Reviews

Cymbeline (Globe)

Cymbeline is a good candidate for Shakespeare’s worst play. With a labyrinthine plot that blithely skips between Roman Britain and renaissance Italy, and with a final scene that ties up the loose ends in one mad rush, it presents a major challenge to any director.

Full marks then to director Mike Alfreds for attempting something different and using the empty space of the Globe to tell the story in the most simplistic way possible. Eschewing scenery, elaborate costumes, with a minimal amount of props and just two percussionists for accompaniment, the company of six actors, playing several parts each, gives a clear and unfussy exposition of the story.

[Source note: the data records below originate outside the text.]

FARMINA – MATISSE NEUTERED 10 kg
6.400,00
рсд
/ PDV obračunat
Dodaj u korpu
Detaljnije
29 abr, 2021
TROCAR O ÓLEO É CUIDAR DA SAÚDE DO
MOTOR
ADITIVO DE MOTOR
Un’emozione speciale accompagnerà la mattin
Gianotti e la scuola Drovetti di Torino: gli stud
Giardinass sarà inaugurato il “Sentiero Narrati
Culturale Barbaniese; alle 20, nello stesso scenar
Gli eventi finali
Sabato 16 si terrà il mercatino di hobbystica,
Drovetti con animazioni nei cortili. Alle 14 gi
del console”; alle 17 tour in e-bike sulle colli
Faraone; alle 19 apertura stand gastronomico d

This, indeed, is storytelling at its best and, as befits the Celtic season, this is going back to bardic traditions, where an audience can be enraptured by a tale, simply told.

That said, it’s almost inevitable that problems arise from actors fulfilling multiple roles – the final scene, with its 27 revelations, is particularly hard to follow when one actor is playing three parts. And there’s a natural tendency to concentrate on one role out of many. For example, Mark Rylance plays a wonderfully oafish, slack-jawed Cloten, dominating the show and delighting the audience. He’s obviously enjoying every minute of it, but his Posthumus is delivered almost as an afterthought – it’s not until the final scene, after Cloten has been killed, that it seems that he can give full vent to the Posthumus role.

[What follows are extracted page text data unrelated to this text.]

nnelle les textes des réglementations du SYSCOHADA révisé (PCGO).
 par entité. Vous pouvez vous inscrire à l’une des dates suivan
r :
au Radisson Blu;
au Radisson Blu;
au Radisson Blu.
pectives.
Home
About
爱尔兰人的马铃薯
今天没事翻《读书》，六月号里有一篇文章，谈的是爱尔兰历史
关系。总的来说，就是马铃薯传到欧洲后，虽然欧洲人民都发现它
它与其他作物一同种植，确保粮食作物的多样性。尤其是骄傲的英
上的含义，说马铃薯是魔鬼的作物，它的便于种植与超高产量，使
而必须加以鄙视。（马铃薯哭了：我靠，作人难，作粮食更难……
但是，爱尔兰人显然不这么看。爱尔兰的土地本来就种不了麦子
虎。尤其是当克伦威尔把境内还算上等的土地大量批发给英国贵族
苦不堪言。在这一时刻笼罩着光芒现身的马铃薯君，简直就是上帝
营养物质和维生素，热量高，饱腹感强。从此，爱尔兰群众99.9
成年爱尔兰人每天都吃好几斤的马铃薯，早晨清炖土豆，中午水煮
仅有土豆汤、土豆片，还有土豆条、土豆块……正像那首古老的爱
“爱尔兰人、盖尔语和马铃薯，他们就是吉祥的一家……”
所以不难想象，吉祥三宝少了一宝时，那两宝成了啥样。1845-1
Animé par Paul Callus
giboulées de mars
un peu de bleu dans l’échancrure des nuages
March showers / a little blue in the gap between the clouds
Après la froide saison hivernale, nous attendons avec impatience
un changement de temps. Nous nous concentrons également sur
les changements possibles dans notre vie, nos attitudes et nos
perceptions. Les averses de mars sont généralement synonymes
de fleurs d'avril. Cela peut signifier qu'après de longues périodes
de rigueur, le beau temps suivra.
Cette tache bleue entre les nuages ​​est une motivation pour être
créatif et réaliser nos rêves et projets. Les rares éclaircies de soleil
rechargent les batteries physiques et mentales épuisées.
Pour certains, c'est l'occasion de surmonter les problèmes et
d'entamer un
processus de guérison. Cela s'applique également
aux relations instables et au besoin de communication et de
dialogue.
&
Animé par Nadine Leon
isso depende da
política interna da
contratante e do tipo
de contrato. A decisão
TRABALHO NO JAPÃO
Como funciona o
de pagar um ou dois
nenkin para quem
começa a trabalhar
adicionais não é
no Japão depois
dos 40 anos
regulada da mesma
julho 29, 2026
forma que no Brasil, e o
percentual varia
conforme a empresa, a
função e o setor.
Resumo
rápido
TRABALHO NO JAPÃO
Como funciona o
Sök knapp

John Ramm with his wonderfully villainous Iachimo, a real creep, and his dignified Belarius displays a much better balance. And Abigail Thaw makes the most of every line in her smooth performance as the villainous queen – her emphasis of the first syllable of Pisanio’s name is spat out with relish and raises an unexpected laugh. Praise also for Rylance in drawing out laughs in the small role of the doctor.

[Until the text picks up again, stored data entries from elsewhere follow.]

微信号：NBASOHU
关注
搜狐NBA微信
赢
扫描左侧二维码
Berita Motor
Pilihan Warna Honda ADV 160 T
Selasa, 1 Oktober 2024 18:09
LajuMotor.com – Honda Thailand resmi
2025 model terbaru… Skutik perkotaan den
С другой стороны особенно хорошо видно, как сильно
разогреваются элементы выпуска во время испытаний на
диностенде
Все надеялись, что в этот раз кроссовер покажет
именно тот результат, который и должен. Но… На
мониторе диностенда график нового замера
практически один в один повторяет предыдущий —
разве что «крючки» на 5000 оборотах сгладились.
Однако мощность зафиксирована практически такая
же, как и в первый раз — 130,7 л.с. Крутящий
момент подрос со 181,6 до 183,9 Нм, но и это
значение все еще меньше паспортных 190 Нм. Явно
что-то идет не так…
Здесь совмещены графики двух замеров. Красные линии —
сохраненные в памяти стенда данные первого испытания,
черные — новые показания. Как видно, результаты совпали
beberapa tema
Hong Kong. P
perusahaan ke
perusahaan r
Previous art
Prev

But all the actors work hard. Richard Hope and Fergus O’Donnell juggle myriad roles and manage to invest degrees of subtlety in each. Jane Arnfield starts off rather stiffly as Imogen but gradually warms to the part.


It’s good to see the Globe being used for productions like this. The temptation has always been to put on cod-Elizabethan displays in the hope of ensnaring those tourists who want some sort of Shakespearean experience. By reverting to the storytelling traditions (and Shakespeare was a master story-teller), Alfreds and his actors have done us all a real service. Is this the first sign that the Globe is beginning to reach maturity? It certainly makes me await the next season with new interest.